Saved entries
══════════

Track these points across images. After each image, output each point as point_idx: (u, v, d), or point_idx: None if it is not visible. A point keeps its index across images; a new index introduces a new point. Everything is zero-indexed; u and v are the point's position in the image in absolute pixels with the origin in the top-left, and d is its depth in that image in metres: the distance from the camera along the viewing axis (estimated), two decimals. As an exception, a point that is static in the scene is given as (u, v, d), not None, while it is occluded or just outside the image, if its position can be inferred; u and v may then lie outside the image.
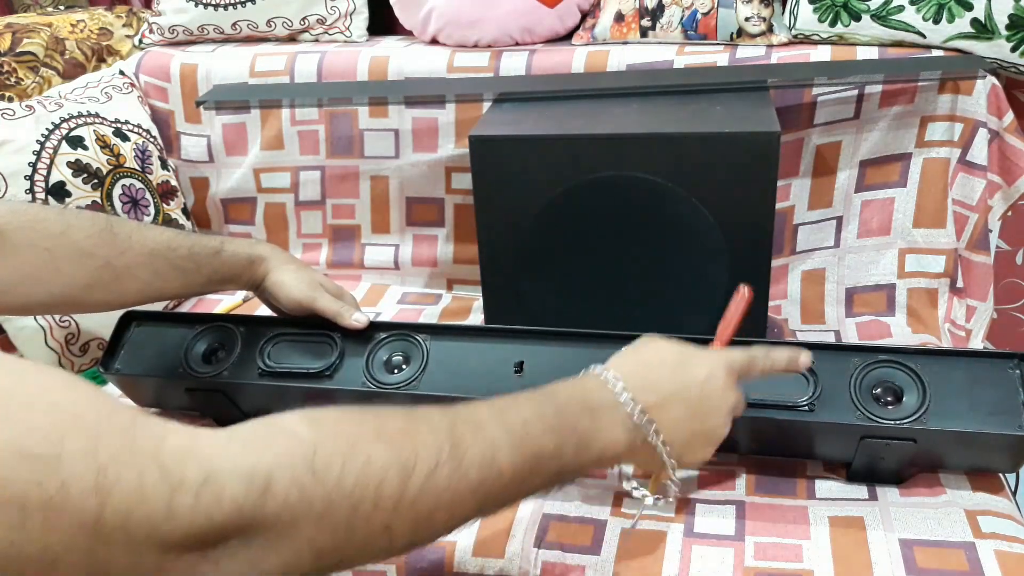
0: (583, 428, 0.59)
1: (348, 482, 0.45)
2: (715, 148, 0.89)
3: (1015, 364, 0.77)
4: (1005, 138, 1.11)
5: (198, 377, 0.92)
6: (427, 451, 0.49)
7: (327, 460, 0.45)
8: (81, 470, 0.38)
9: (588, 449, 0.59)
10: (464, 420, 0.53)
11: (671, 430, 0.64)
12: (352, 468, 0.46)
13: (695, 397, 0.65)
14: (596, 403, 0.61)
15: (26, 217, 0.75)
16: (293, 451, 0.45)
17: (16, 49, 1.34)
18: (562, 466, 0.57)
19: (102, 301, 0.81)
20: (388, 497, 0.47)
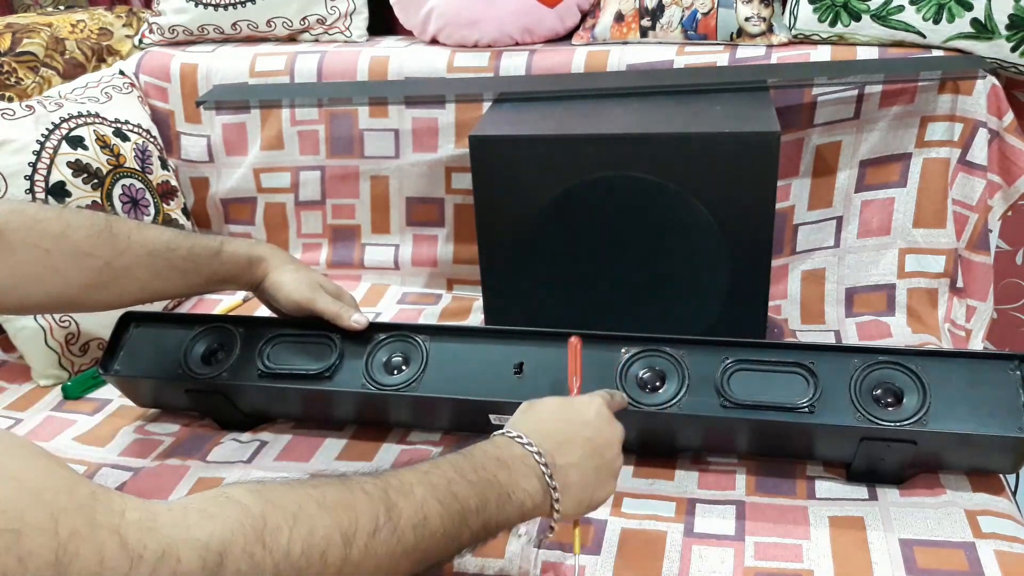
0: (501, 481, 0.61)
1: (295, 552, 0.47)
2: (715, 148, 0.89)
3: (1015, 365, 0.77)
4: (1005, 138, 1.11)
5: (197, 378, 0.92)
6: (365, 518, 0.51)
7: (275, 531, 0.47)
8: (40, 545, 0.38)
9: (509, 500, 0.61)
10: (395, 486, 0.55)
11: (574, 473, 0.66)
12: (298, 537, 0.47)
13: (587, 437, 0.68)
14: (507, 457, 0.63)
15: (25, 217, 0.74)
16: (244, 522, 0.46)
17: (16, 49, 1.34)
18: (486, 520, 0.59)
19: (101, 301, 0.81)
20: (332, 564, 0.49)
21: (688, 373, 0.81)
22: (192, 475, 0.88)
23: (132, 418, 1.01)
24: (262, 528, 0.46)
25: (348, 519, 0.50)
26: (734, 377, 0.81)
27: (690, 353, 0.82)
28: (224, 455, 0.92)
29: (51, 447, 0.96)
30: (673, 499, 0.81)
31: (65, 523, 0.39)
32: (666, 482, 0.84)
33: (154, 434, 0.98)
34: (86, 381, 1.08)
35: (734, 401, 0.79)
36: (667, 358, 0.83)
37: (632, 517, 0.79)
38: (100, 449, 0.96)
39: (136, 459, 0.93)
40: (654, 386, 0.82)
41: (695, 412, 0.80)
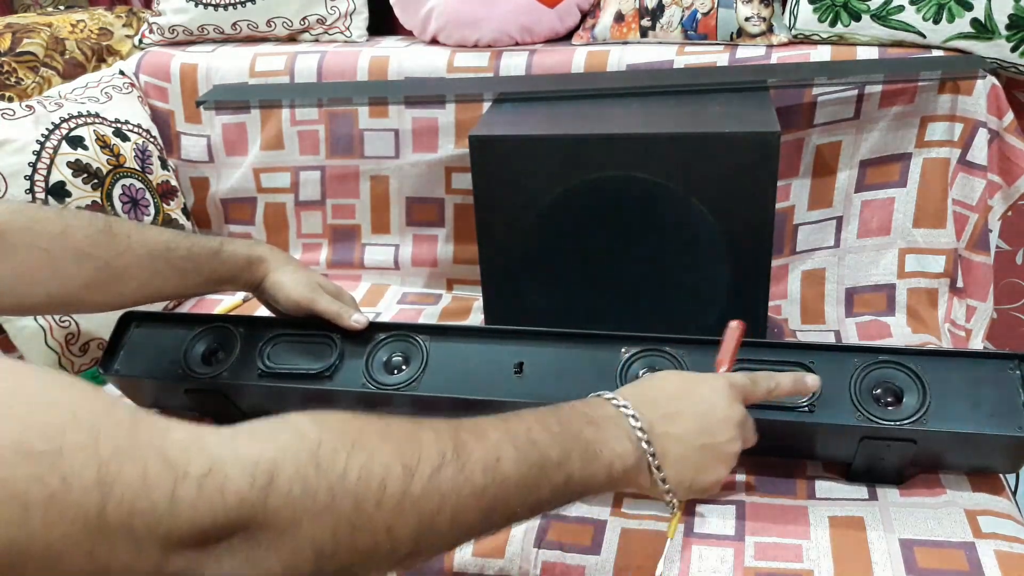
0: (587, 437, 0.58)
1: (351, 477, 0.45)
2: (715, 148, 0.89)
3: (1015, 365, 0.77)
4: (1005, 138, 1.11)
5: (197, 378, 0.92)
6: (430, 451, 0.49)
7: (331, 454, 0.45)
8: (82, 465, 0.37)
9: (596, 459, 0.58)
10: (467, 428, 0.53)
11: (677, 446, 0.63)
12: (355, 463, 0.45)
13: (700, 412, 0.65)
14: (598, 416, 0.61)
15: (24, 217, 0.74)
16: (297, 445, 0.45)
17: (16, 49, 1.34)
18: (569, 476, 0.56)
19: (101, 301, 0.81)
20: (391, 495, 0.46)
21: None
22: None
23: (132, 418, 1.01)
24: (316, 450, 0.45)
25: (411, 450, 0.48)
26: (734, 377, 0.81)
27: (690, 353, 0.82)
28: (224, 455, 0.92)
29: (51, 447, 0.96)
30: (673, 499, 0.81)
31: (106, 441, 0.38)
32: (666, 482, 0.84)
33: (154, 434, 0.98)
34: (86, 381, 1.08)
35: (734, 401, 0.79)
36: (667, 358, 0.83)
37: (632, 517, 0.79)
38: (100, 449, 0.95)
39: (136, 459, 0.93)
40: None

══════════

Output the entries above verbatim, with no picture included.

Track these points across images. After each image, output each point as point_idx: (u, v, d), or point_idx: None if it is not visible. A point keeps its index across images; a new index introduces a new point. Everything is zero-indexed; u and v are the point's position in the image in absolute pixels with the origin in the top-left, and d is its depth in that image in metres: the distance from the camera along the viewing axis (estimated), two decimals. As an exception, a point that is static in the scene is given as (u, v, d), not None, while it is occluded or just outside the image, if its position can be inferred; u and v may then lie outside the image.
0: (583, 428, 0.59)
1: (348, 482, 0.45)
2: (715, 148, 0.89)
3: (1015, 364, 0.77)
4: (1005, 138, 1.11)
5: (198, 377, 0.92)
6: (427, 451, 0.49)
7: (327, 460, 0.45)
8: (81, 470, 0.38)
9: (588, 449, 0.59)
10: (464, 420, 0.53)
11: (671, 430, 0.64)
12: (352, 468, 0.46)
13: (695, 397, 0.65)
14: (596, 403, 0.61)
15: (26, 217, 0.75)
16: (293, 451, 0.45)
17: (16, 49, 1.34)
18: (562, 466, 0.57)
19: (102, 301, 0.81)
20: (388, 497, 0.47)
0: (501, 481, 0.61)
1: (295, 552, 0.47)
2: (715, 148, 0.89)
3: (1015, 365, 0.77)
4: (1005, 138, 1.11)
5: (197, 378, 0.92)
6: (365, 518, 0.51)
7: (275, 531, 0.47)
8: (40, 545, 0.38)
9: (509, 500, 0.61)
10: (395, 486, 0.55)
11: (574, 473, 0.66)
12: (298, 537, 0.47)
13: (587, 437, 0.68)
14: (507, 457, 0.63)
15: (25, 217, 0.74)
16: (244, 522, 0.46)
17: (16, 49, 1.34)
18: (486, 520, 0.59)
19: (101, 301, 0.81)
20: (332, 564, 0.49)
21: (688, 373, 0.81)
22: (192, 475, 0.88)
23: (132, 418, 1.01)
24: (262, 528, 0.46)
25: (348, 519, 0.50)
26: (734, 377, 0.81)
27: (690, 353, 0.82)
28: (224, 455, 0.92)
29: (51, 447, 0.96)
30: (673, 499, 0.81)
31: (65, 523, 0.39)
32: (666, 482, 0.84)
33: (154, 434, 0.98)
34: (86, 381, 1.08)
35: (734, 401, 0.79)
36: (667, 358, 0.83)
37: (632, 517, 0.79)
38: (100, 449, 0.96)
39: (136, 459, 0.93)
40: (654, 386, 0.82)
41: (695, 412, 0.80)
0: (587, 437, 0.58)
1: (351, 477, 0.45)
2: (715, 148, 0.89)
3: (1015, 365, 0.77)
4: (1005, 138, 1.11)
5: (197, 378, 0.92)
6: (430, 451, 0.49)
7: (331, 454, 0.45)
8: (82, 465, 0.37)
9: (596, 459, 0.58)
10: (467, 428, 0.53)
11: (677, 446, 0.63)
12: (355, 463, 0.45)
13: (700, 412, 0.65)
14: (598, 416, 0.61)
15: (24, 217, 0.74)
16: (297, 445, 0.45)
17: (16, 49, 1.34)
18: (569, 476, 0.56)
19: (101, 301, 0.81)
20: (391, 495, 0.46)
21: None
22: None
23: (132, 418, 1.01)
24: (316, 450, 0.45)
25: (411, 450, 0.48)
26: (734, 377, 0.81)
27: (690, 353, 0.82)
28: (224, 455, 0.92)
29: (51, 447, 0.96)
30: (673, 499, 0.81)
31: (106, 441, 0.38)
32: (666, 482, 0.84)
33: (154, 434, 0.98)
34: (86, 381, 1.08)
35: (734, 401, 0.79)
36: (667, 358, 0.83)
37: (632, 517, 0.79)
38: (100, 449, 0.95)
39: (136, 459, 0.93)
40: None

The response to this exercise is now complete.